Best of friends, p.23
Best of Friends,
p.23
“Thirty years later, and he’s still angry with me,” Jimmy said, sitting down, his tone wondering. “When he got in touch I was so happy—I thought, finally we’re old enough that we just remember the good times together.” His smile ingratiating, as if she were part of the good times and he was grateful to her for it.
“What is it you needed?”
“You’re Habib Ali’s daughter,” he said. “I should have worked it out earlier. I see you on TV, you know, but I never made the connection. So many Alis in the world.” She couldn’t quite pin down his manner—his tone was polite, but there was something unpleasant in it, an overfamiliarity. He had placed his briefcase on the floor and was taking up more space in the chair. “I was such a fan of your father. When I saw him outside your flat that day, when I dropped you home, I felt so bad I had treated Habib Ali’s daughter that way. I thought you were just, you know, one of those rich girls. Like that friend of yours.”

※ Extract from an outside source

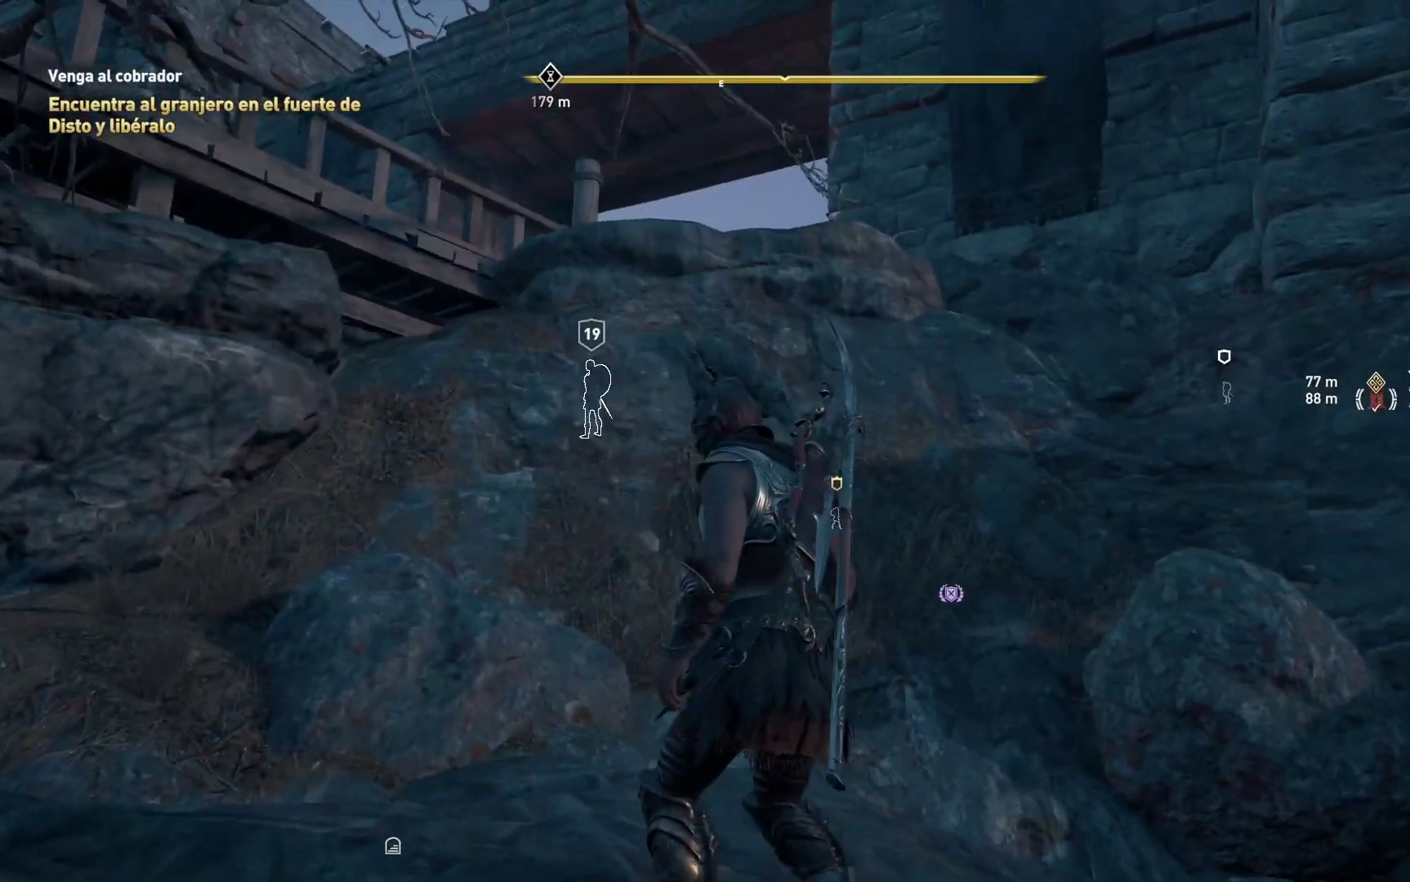
{"buttons": [], "left_stick": "up-right", "right_stick": "center", "events": [[467, "left_stick", "up-right"]]}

He said it as if they shared some understanding about Maryam, the kind of girl she was.
“What was in that bag? The one you picked up from the man near the port.”
He frowned and made a gesture—palms facing upward, wrists turning, fingers curled. The Who knows? gesture that said it was just another evening in his life, he couldn’t be expected to remember the details of it. “I would never behave that way today. I want you to know that. Back then, I didn’t know how to be with girls.” A subtext she might have imagined to let her know that now he very much did know how to be with girls. “I didn’t know how to say, Hello, my name is Jimmy, can I take you for a drive?”
She edged a mug of tea closer to him. “If you’d said that, I would have answered no.”
“That was your right,” he said, a little too quickly, as if it were a line he’d prepared when she’d left the room and had been waiting to find a place for in the conversation. He sipped the tea, she did the same. Neat soundless sips, both of them. Those hairy knuckles gripping the handle, the lips no longer chapped.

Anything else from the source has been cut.